Somali business tycoon (1943–2006)

Haji Abdi Awad Ali (Xaaji Cabdi Cawad Cali, عبدي عوض علي), more commonly known as Indhadeero was a Somali entrepreneur and the founder and former CEO of Indhadeero Group of Companies. He was known as the wealthiest businessperson in Burao and one of the most notorious Somali entrepreneurs.

== Biography ==
Haji Abdi Awad Ali was born in 1943 in Ainabo, then British Somaliland, to a family of pastoral nomads consisting of two girls and three boys. Haji Abdi belonged to the Rer Yunis sub-division of the Habr Je'lo clan, part of the wider Isaaq clan-family. At the ages of 7 and 8 Haji Abdi was orphaned as both his parents died, which later on prompted Haji Abdi to move to Burao at the age of 12 to make a living.

== Career ==

In Burao Haji Abdi started his business career at the lowest level, selling small items such as matches, scissors, needles and cigarettes, however as his profits increased he founded Indhadeero Group of Companies in 1960, and later began importing goods from Hargeisa and Berbera in 1962 to sell in Burao, connecting with many members of the business community on the way. In 1967 Haji Abdi opened his first three stores in Burao, and then proceeded to open a hawala store in 1972, mainly facilitating the transfer of funds between Somaliland and guest workers in the Gulf. Indhadeero Group became one of two major Somali trading companies that flourished during the 1970s oil boom and emerged as major players in the domestic economy, the other one being Dahabshiil.
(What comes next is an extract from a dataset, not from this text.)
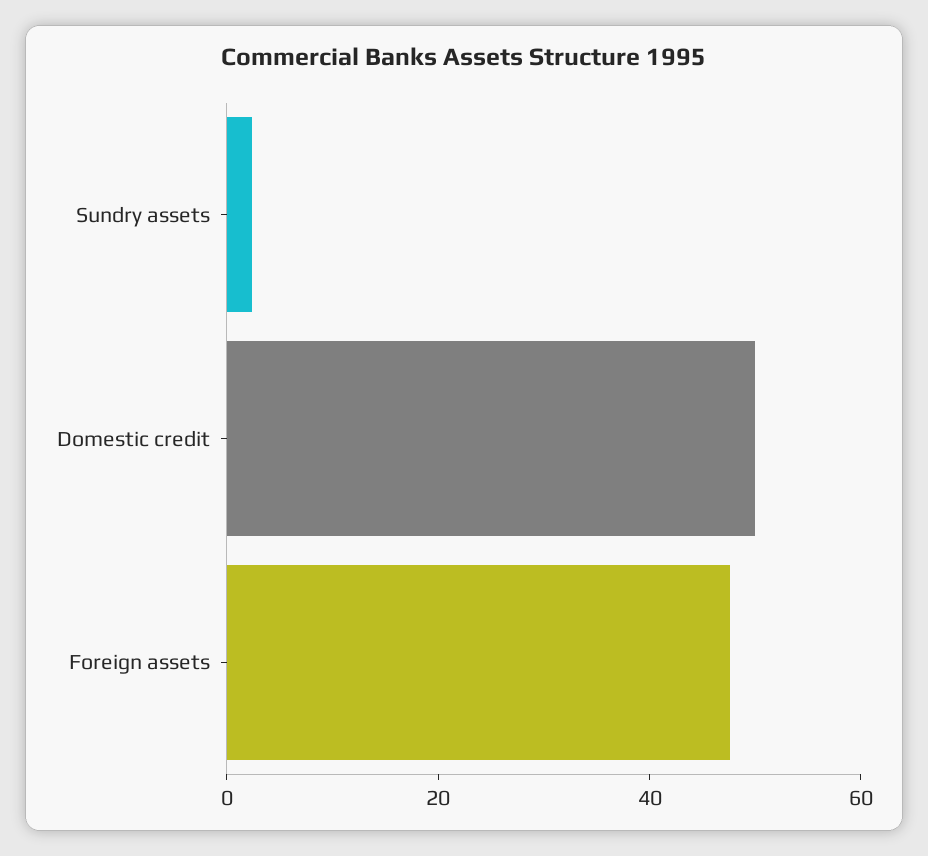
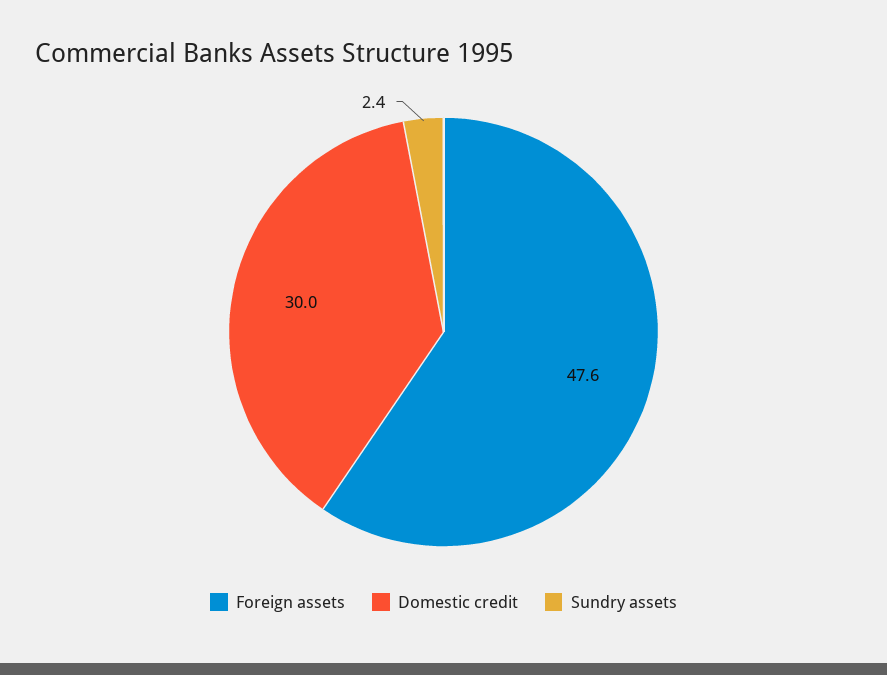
Domestic credit: 50 -> 30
By 1983 Haji Abdi's company expanded, exporting livestock and importing foodstuff, clothes, building materials, auto spare parts, among other essential goods.
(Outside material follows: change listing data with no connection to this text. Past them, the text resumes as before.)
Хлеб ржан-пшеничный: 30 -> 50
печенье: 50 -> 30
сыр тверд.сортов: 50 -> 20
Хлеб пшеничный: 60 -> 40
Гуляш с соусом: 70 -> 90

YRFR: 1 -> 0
As the Somaliland War of Independence was in its infancy the Siad Barre regime started harassing the local Isaaq population of the north. Haji Abdi was arrested and sentenced to death in December 1984, along with 44 other victims standing accused of association with the SNM. At the last minute, however, Haji Abdi and another businessman from Burao were spared due to the size of the loans they owed the banks.

In 1992 local Berbera Habr Je'lo traders led by Haji Abdi started to build facilities and use the natural harbour of El Gerde (23 km east of Berbera) to import and export their goods and livestock. In 2002 he was the leading businessperson in use of the port of Berbera. By 2004, Haji Abdi was among a handful of Isaaq businessmen who held a monopoly over the import-export business in Somaliland, with Haji Abdi being the largest importer of building material, fueling Somaliland's reconstruction after the war, as well as being the largest exporter of mutton to Saudi Arabia, later on becoming a market leader in the livestock export sector. By 2005–2006, his company was estimated to be worth over $280 million.

== Death and legacy ==
Haji Abdi died on 6 July 2006 in Burao, Somaliland. His company, Indhadeero Group of Companies, is currently managed by his sons. The company owns Deero Mall, one of the largest malls in Hargeisa, Somaliland's capital.